[Saved entries]
>>>

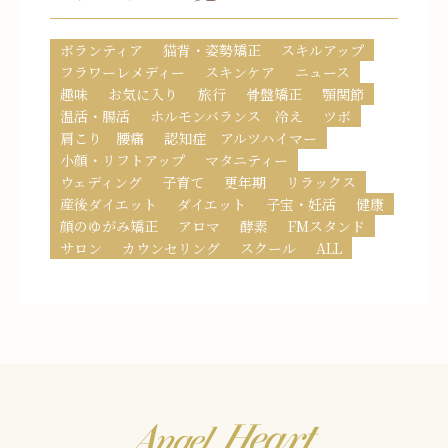
ボランティア
猫背・姿勢矯正
スキルアップ
フラワーレメディー
スキンケア
ニュース
趣味
お気に入り
旅行
骨盤矯正
顎関節
温活・腸活
ホルモンバランス 冷え
ツボ
肩こり 腰痛
認知症 アルツハイマー
小顔・リフトアップ
マタニティー
ウェディング
子育て
更年期
リラックス
産後ダイエット
ダイエット
子宝・妊活
健康
顔のゆがみ矯正
アロマ
酵素
FMスタンド
サロン
カウンセリング
スクール
ALL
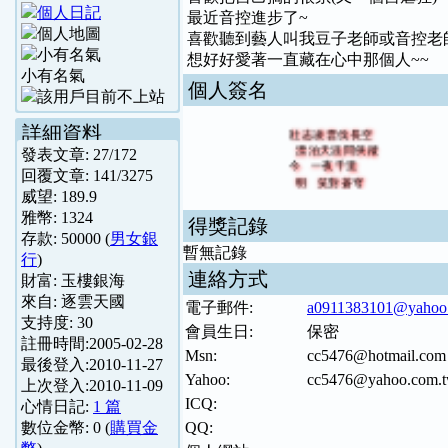
最近音控進步了~
喜歡聽到藝人叫我豆子老師或音控老師
想好好愛著一直藏在心中那個人~~
小有名氣
個人簽名
詳細資料
壯志凌雲伐長空
漂泊天涯問俠蹤
發表文章:
27
/
172
今 一夜千里
回覆文章:
141
/
3275
明 笑對蒼穹
威望:
189.9
雅幣:
1324
得獎記錄
存款:
50000
(
男女銀
暫無記錄
行
)
連絡方式
財富:
玉樓銀海
來自:
逐雲天國
電子郵件:
a0911383101@yahoo
支持度:
30
會員生日:
保密
註冊時間:
2005-02-28
Msn:
cc5476@hotmail.com
最後登入:
2010-11-27
Yahoo:
cc5476@yahoo.com.
上次登入:
2010-11-09
ICQ:
心情日記:
1 篇
數位金幣:
0
(
購買金
QQ:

<<<

Exercise goal:
Every record above should come back exactly, but without its pictures.

Solution to this exercise:
ボランティア
猫背・姿勢矯正
スキルアップ
フラワーレメディー
スキンケア
ニュース
趣味
お気に入り
旅行
骨盤矯正
顎関節
温活・腸活
ホルモンバランス 冷え
ツボ
肩こり 腰痛
認知症 アルツハイマー
小顔・リフトアップ
マタニティー
ウェディング
子育て
更年期
リラックス
産後ダイエット
ダイエット
子宝・妊活
健康
顔のゆがみ矯正
アロマ
酵素
FMスタンド
サロン
カウンセリング
スクール
ALL
最近音控進步了~
喜歡聽到藝人叫我豆子老師或音控老師
想好好愛著一直藏在心中那個人~~
小有名氣
個人簽名
詳細資料
壯志凌雲伐長空
漂泊天涯問俠蹤
發表文章:
27
/
172
今 一夜千里
回覆文章:
141
/
3275
明 笑對蒼穹
威望:
189.9
雅幣:
1324
得獎記錄
存款:
50000
(
男女銀
暫無記錄
行
)
連絡方式
財富:
玉樓銀海
來自:
逐雲天國
電子郵件:
a0911383101@yahoo
支持度:
30
會員生日:
保密
註冊時間:
2005-02-28
Msn:
cc5476@hotmail.com
最後登入:
2010-11-27
Yahoo:
cc5476@yahoo.com.
上次登入:
2010-11-09
ICQ:
心情日記:
1 篇
數位金幣:
0
(
購買金
QQ:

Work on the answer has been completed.